Sunday Times (Johannesburg) - September 14, 2003
Claire Keeton


CLINICS in the rolling hills of Lusikisiki, in the Eastern Cape, are ready to provide Aids treatment if they get the go-ahead from the government.

The preparations for treatment have sparked an upsurge in HIV testing among villagers. Doctors Without Borders - which set up a successful pilot treatment project in Khayelitsha in Cape Town - had been working in Lusikisiki with 11 clinics and local organisations since January to pave the way for treatment.

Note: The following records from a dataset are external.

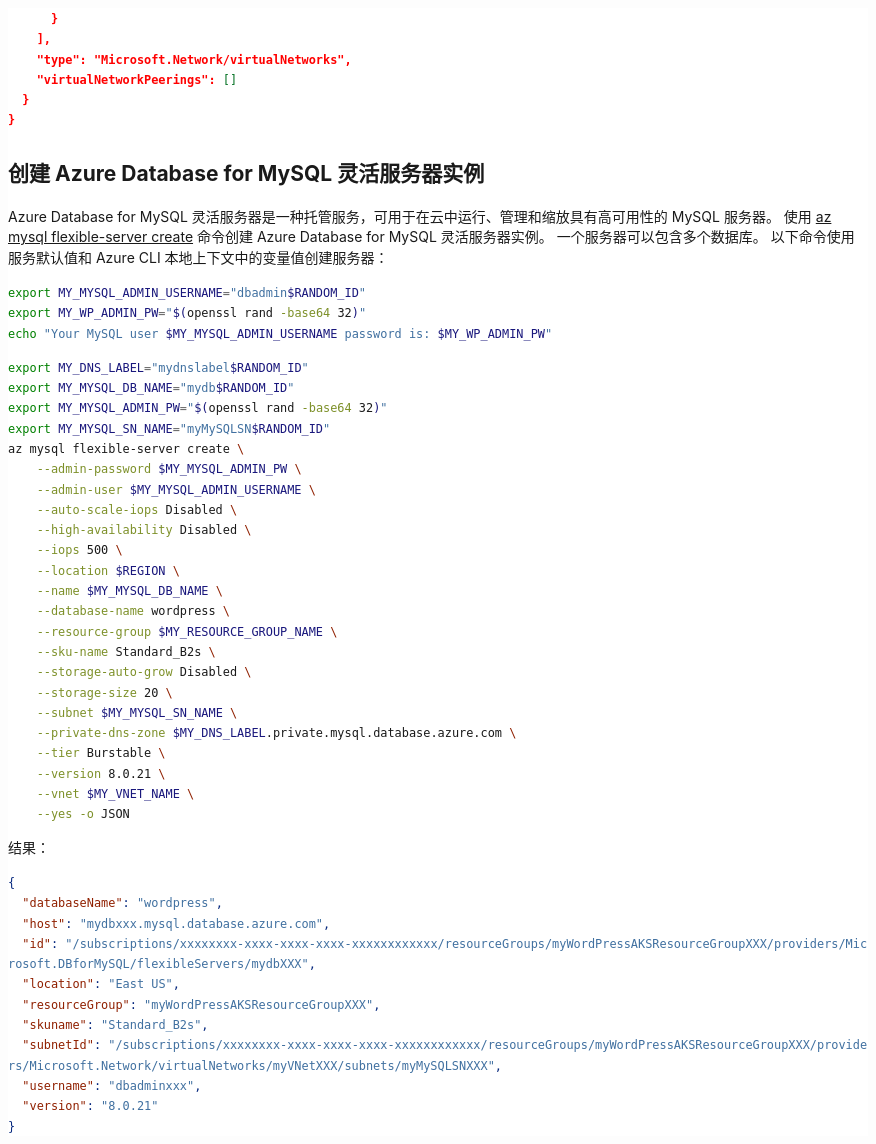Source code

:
 ```json
      }
    ],
    "type": "Microsoft.Network/virtualNetworks",
    "virtualNetworkPeerings": []
  }
}
```

## 创建 Azure Database for MySQL 灵活服务器实例

Azure Database for MySQL 灵活服务器是一种托管服务，可用于在云中运行、管理和缩放具有高可用性的 MySQL 服务器。 使用 [az mysql flexible-server create](/cli/azure/mysql/flexible-server) 命令创建 Azure Database for MySQL 灵活服务器实例。 一个服务器可以包含多个数据库。 以下命令使用服务默认值和 Azure CLI 本地上下文中的变量值创建服务器：

```bash
export MY_MYSQL_ADMIN_USERNAME="dbadmin$RANDOM_ID"
export MY_WP_ADMIN_PW="$(openssl rand -base64 32)"
echo "Your MySQL user $MY_MYSQL_ADMIN_USERNAME password is: $MY_WP_ADMIN_PW" 
```

```bash
export MY_DNS_LABEL="mydnslabel$RANDOM_ID"
export MY_MYSQL_DB_NAME="mydb$RANDOM_ID"
export MY_MYSQL_ADMIN_PW="$(openssl rand -base64 32)"
export MY_MYSQL_SN_NAME="myMySQLSN$RANDOM_ID"
az mysql flexible-server create \
    --admin-password $MY_MYSQL_ADMIN_PW \
    --admin-user $MY_MYSQL_ADMIN_USERNAME \
    --auto-scale-iops Disabled \
    --high-availability Disabled \
    --iops 500 \
    --location $REGION \
    --name $MY_MYSQL_DB_NAME \
    --database-name wordpress \
    --resource-group $MY_RESOURCE_GROUP_NAME \
    --sku-name Standard_B2s \
    --storage-auto-grow Disabled \
    --storage-size 20 \
    --subnet $MY_MYSQL_SN_NAME \
    --private-dns-zone $MY_DNS_LABEL.private.mysql.database.azure.com \
    --tier Burstable \
    --version 8.0.21 \
    --vnet $MY_VNET_NAME \
    --yes -o JSON
```

结果：

```json
{
  "databaseName": "wordpress",
  "host": "mydbxxx.mysql.database.azure.com",
  "id": "/subscriptions/xxxxxxxx-xxxx-xxxx-xxxx-xxxxxxxxxxxx/resourceGroups/myWordPressAKSResourceGroupXXX/providers/Microsoft.DBforMySQL/flexibleServers/mydbXXX",
  "location": "East US",
  "resourceGroup": "myWordPressAKSResourceGroupXXX",
  "skuname": "Standard_B2s",
  "subnetId": "/subscriptions/xxxxxxxx-xxxx-xxxx-xxxx-xxxxxxxxxxxx/resourceGroups/myWordPressAKSResourceGroupXXX/providers/Microsoft.Network/virtualNetworks/myVNetXXX/subnets/myMySQLSNXXX",
  "username": "dbadminxxx",
  "version": "8.0.21"
}
```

Lusikisiki was the first rural area to be targeted for a treatment project that would operate through primary healthcare clinics. "Lusikisiki is prepared to be one of the treatment sites if government decides that we can give antiretrovirals," the project manager, Dr Herman Reuter, said this week.

A national treatment roll-out plan will be handed to the Cabinet in two weeks for a decision on how to scale up antiretroviral treatment nationally.

A tenth of Lusikisiki's 300 000 people were estimated to be HIV-positive and about 10% of those were likely to need treatment. One of them is 26-year-old Nocawe Jijamba, a Treatment Action Campaign volunteer, who is involved in community education.

She said: "When I disclosed I was HIV-positive, people didn't believe me and said I was being paid to lie. I told them I had reason to test and disclose as government has promised antiretrovirals."

TAC volunteers, clinic committee members and nurses have been energetically mobilising communities for the past few months.

Sobantwana Mzobanzi, a school principal and member of the Goso Forest clinic committee, said: "People are dying here day by day. We tell them treatment does not cure Aids and it is for life, but they are praying the government will speed up treatment."

Clinic counsellor Nolubabalo Madondile said there has been a marked increase in HIV testing ( about 500 people were tested a month) now that treatment was on offer. She said: "Before, people wouldn't test. They would say there was nothing for them if they were positive."

Clinic nurses said they encouraged testing, particularly among patients showing signs of HIV - such as sharp weight loss, skin infections or tuberculosis. In July, 12 out of 42 people tested at their clinic were HIV-positive.

Efforts to educate pupils about HIV and condom use were also having an effect.